The thing that I find most irritating about fan ownership is not its deleterious effect on online comics criticism, but that it seems to bind fan and character together for all of eternity. That's absolute insanity. It's what allows Marvel and DC to keep a stranglehold on the Direct Market against all logic. Of course, in the 90s they nearly lost it; neither company was doing a good job at maintaining the prestige of its oldest, most famous characters. Image took advantage of this weakened bond between reader and intellectual property by enticing readers to follow creators rather than characters. This would be a better industry today if they had capitalized on this initial success. Marvel and DC would have to rely more on the quality of their comics rather than their fans' attachments to their intellectual property; creator-owned properties would fare better in the marketplace; readers disgusted with editorial policies would be more willing to abandon DC/Marvel for books published by more progressive companies. (IT WOULDN'T SOLVE ALL THE PROBLEMS IN THE INDUSTRY PLEASE DON'T ACCUSE ME OF SAYING SUCH A THING THANK YOU.)
When I was compiling my list of favorite Marvel and DC characters, I was making my decision based on specific issues or runs of issues.* Spider-Man certainly hasn't been a compelling character for his entire existence. Even if all the writers and artists who had worked on Spider-Man over the years had been competent (which they haven't), Spider-Man would still be a completely broken character simply because he's appeared in hundreds and hundreds of comics over the last 45+ years. But I wasn't thinking about any of that when I put Spider-Man at #1; I was thinking about the classic Lee/Ditko years (and, to a lesser extent, the classic Lee/Romita years). The Thing had a period of time where he wore a bucket on his head. That could still be going on today, for all I care--it doesn't make the Lee/Kirby years any less magical. The only way I can possibly appreciate Marvel/DC comics is to evaluate them on a case by case basis.
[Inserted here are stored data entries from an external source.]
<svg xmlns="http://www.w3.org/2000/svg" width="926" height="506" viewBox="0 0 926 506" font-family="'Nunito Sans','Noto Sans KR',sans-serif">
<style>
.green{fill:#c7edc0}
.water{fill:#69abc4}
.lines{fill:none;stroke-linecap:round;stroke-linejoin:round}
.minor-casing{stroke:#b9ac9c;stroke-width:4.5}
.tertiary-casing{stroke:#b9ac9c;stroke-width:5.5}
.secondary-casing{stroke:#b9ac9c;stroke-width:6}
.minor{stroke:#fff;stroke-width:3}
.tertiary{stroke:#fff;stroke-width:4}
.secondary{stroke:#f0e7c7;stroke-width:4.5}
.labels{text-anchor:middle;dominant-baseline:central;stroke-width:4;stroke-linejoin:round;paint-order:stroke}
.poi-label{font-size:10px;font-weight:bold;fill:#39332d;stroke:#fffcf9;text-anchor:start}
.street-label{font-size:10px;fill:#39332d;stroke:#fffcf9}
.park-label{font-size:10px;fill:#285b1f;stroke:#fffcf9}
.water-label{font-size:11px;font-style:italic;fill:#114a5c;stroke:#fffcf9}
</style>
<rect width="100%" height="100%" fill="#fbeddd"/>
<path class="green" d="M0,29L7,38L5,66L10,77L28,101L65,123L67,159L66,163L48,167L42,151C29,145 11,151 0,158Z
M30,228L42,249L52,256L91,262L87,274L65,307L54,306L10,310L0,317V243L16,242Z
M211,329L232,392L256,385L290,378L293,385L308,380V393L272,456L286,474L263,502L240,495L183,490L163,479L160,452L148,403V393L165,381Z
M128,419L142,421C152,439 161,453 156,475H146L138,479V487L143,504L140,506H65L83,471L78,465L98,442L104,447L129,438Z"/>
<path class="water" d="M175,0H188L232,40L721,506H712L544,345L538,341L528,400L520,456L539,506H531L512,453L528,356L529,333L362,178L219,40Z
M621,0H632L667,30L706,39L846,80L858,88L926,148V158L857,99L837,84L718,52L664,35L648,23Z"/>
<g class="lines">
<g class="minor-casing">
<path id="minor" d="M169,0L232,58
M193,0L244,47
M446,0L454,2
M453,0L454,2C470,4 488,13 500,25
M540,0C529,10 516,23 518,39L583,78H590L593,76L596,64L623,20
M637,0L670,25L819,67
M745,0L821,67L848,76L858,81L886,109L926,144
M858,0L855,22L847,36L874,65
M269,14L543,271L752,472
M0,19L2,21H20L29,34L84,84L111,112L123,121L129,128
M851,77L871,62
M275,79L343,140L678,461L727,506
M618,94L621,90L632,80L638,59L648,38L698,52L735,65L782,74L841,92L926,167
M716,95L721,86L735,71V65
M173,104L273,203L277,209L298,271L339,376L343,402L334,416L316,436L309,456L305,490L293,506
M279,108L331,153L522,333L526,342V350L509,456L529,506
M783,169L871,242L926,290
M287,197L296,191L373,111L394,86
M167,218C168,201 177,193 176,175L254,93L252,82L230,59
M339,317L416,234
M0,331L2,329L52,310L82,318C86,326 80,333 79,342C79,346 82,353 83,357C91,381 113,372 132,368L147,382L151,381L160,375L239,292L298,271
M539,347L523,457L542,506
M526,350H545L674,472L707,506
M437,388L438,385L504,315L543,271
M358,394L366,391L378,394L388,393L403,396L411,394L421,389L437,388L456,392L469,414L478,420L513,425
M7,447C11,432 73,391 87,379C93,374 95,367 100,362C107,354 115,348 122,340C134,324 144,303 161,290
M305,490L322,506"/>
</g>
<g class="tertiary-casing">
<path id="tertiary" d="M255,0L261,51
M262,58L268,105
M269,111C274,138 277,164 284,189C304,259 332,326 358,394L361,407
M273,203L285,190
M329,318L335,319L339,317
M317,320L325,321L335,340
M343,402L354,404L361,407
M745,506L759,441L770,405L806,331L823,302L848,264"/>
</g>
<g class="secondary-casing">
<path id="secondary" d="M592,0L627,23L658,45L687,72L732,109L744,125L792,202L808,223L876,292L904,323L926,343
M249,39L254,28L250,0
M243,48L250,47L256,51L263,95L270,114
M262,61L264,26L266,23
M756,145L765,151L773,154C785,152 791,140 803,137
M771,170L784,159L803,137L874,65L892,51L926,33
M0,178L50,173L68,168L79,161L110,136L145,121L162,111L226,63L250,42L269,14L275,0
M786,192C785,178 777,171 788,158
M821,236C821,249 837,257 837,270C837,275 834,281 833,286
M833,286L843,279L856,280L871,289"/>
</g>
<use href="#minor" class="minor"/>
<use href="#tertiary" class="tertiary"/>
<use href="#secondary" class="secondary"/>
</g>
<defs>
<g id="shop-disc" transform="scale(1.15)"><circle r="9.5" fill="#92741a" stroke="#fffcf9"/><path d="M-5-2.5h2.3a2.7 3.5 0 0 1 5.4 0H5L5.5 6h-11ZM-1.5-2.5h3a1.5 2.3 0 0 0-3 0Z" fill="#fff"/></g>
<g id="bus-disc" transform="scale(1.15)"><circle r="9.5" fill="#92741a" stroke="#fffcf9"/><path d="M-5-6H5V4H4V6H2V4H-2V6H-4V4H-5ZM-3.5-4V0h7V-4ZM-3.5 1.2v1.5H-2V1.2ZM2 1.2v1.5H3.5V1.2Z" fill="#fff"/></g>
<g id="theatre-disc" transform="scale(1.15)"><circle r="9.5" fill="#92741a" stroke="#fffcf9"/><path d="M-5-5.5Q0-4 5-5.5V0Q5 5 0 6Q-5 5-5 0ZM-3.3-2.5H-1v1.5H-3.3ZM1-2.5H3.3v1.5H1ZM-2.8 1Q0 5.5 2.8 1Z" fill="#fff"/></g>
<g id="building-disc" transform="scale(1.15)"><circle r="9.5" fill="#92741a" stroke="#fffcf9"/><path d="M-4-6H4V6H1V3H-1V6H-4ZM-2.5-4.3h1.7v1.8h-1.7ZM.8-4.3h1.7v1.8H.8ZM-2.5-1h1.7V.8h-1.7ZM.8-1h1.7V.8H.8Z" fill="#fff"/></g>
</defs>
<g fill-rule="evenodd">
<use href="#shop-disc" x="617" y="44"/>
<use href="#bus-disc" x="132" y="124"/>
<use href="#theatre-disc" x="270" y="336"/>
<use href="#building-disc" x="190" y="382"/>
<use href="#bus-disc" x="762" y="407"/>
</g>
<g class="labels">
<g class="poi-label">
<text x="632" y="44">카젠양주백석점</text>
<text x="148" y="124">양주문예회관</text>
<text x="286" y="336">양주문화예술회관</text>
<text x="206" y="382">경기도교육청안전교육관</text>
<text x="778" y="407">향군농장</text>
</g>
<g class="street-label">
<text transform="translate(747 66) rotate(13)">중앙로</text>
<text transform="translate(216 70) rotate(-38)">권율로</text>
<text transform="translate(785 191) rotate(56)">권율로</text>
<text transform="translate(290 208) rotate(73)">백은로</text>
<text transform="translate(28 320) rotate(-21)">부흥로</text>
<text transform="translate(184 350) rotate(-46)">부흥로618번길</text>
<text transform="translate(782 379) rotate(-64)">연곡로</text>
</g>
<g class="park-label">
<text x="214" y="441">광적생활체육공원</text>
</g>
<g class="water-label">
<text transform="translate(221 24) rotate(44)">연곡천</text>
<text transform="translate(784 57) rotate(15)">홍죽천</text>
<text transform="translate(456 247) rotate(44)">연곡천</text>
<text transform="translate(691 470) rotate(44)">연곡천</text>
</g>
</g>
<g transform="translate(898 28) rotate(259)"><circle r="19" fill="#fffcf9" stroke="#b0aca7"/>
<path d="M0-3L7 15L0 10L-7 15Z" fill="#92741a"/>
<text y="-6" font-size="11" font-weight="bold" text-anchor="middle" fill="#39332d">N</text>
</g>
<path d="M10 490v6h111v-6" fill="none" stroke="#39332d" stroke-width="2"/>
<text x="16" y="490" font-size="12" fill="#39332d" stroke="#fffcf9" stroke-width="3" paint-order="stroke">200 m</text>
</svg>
Otherwise you're overwhelmed by the crap, and it's better to avoid the crap.
But that's apparently a minority viewpoint these days. I can't relate to the people who see things differently, and I don't want to read their complaints. So goodbye and so forth to those blogs which are more invested in characters than comics--I'm sure you won't miss my hits.
*This is less the case for the DC list, as several characters are on there mostly because they have cool costumes. Which probably says something about the quality of DC comics vs. Marvel comics over the years. Not in an aggregate sense, where I think the quality averages out to about even, but in a peak vs. peak sense. In other words, DC has never published anything remotely approaching the quality of Lee/Ditko Spider-Man and Lee/Kirby Fantastic Four.